Wednesday, 4 June 2014

The limits of cheap money

Something I think we can say we've learned from the economic events of the past half-dozen years: throwing cheap money around may prevent disaster, but it can't be relied on to stimulate growth.  That's not a new lesson, of course. Keynes famously identified the risks of a "liquidity trap", and economists have always warned that in the absence of underlying demand, expansionary monetary policy is akin to pushing on a string.  Still, there can be no doubt that the limits of monetary policy have never before been so uncomfortably clear.

You can see evidence of this all around the world, but for Exhibit A today, let's look at Canada, where central bank Governor Stephen Poloz has yet again left the benchmark interest rate at one percent, in the face of the economy's continuing failure to post strong growth. Like the US, Canada experienced an exceptionally severe winter this year, resulting in a slowdown in GDP growth in the first quarter.  There are high hopes that things will rebound in the current quarter, piggybacking on an expected bounceback in the US, where the slowdown in Q1 was even more pronounced than in Canada.  However, despite the supposed benefit of a weaker exchange rate, Canada's export sector has delivered nothing but disappointment in recent months.

Data released this week show that exports fell yet again in April.  It's starting to look as though Canada's international trade problems are not related to price competitiveness per se, but may instead be structural. Manufacturing may never recover the losses suffered over the past couple of decades, leaving hopes of export gains far too dependent on the energy sector, which is encountering increasingly severe problems in getting its product to foreign markets.  There's not a whole lot the Bank of Canada can do about that.

With the US Federal Reserve taking a very measured approach to removing its own monetary stimulus, there's no immediate pressure on the Bank of Canada to act.  But there are clouds on the horizon.  When Gov. Poloz took over the job less than a year ago, he mused aloud about deflationary risks.  No more: CPI has moved up to the Bank's 2% target, perhaps a little faster than the Bank had expected.  This is no surprise in light of the fall in the Canadian dollar, and as that decline seems now to have stopped, perhaps upward price pressure from this source will abate. Still, the Bank has a bit less breathing room than it might have hoped.
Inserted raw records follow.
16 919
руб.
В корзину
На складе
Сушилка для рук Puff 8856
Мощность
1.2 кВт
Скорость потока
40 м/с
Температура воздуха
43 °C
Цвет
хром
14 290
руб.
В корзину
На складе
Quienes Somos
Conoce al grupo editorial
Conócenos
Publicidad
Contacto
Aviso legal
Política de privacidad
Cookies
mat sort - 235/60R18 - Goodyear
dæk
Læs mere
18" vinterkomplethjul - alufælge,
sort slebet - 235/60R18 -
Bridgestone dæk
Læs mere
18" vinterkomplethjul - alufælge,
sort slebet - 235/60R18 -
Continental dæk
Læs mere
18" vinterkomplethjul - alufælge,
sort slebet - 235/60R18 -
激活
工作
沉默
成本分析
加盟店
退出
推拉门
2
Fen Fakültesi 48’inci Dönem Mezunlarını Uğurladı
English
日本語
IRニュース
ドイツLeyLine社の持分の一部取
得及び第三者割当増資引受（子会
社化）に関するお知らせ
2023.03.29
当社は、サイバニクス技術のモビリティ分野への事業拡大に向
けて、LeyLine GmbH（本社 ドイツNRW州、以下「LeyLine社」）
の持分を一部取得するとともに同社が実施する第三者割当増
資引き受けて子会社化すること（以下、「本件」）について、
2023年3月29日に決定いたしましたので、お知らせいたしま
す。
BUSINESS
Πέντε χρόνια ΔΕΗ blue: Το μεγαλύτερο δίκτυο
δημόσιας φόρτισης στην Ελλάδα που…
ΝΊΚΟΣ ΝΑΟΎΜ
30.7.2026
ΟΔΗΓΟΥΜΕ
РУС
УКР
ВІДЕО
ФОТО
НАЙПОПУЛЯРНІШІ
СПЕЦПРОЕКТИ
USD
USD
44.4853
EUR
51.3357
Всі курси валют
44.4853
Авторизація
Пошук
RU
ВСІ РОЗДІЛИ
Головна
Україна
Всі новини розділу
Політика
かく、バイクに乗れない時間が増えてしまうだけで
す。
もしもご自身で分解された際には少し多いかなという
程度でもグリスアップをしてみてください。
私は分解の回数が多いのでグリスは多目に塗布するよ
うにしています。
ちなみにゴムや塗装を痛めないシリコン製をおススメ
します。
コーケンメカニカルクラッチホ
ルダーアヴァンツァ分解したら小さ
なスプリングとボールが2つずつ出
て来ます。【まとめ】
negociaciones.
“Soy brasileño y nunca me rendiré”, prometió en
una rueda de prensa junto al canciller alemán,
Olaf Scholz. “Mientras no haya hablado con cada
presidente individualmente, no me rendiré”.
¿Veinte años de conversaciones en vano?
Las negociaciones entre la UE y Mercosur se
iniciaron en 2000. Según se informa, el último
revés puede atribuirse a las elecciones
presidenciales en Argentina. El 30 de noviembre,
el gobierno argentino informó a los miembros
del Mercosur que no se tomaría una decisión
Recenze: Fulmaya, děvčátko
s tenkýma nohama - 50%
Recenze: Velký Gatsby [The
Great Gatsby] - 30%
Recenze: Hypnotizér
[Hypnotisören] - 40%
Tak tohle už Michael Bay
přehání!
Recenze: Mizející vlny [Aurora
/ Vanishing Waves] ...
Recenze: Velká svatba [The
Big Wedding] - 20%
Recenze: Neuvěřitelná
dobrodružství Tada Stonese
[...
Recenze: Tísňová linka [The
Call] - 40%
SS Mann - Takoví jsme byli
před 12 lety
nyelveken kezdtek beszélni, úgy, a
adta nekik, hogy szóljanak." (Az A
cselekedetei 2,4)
In addition, the Bank has to take account of the fact that household debts remain uncomfortably high in relation to disposable incomes. Much of that debt is housing-related, and the continued upward pressure on house prices in certain markets (most severely, but not exclusively, in Toronto) adds to the risk that some consumers will take on debts that they won't be able to service once rates do start to rise.  The banks seem to be chafing at the bit to offer deals to mortgage borrowers, and it may soon be necessary for Gov. Poloz or Finance Minister Oliver to rein them in again.

What it all comes down to, in Canada as in the rest of the developed world, is that flooding the system with cheap money was the easy part.  Pulling back that stimulus, without triggering another recession or even a further crisis, is something nobody seems to have figured out just yet.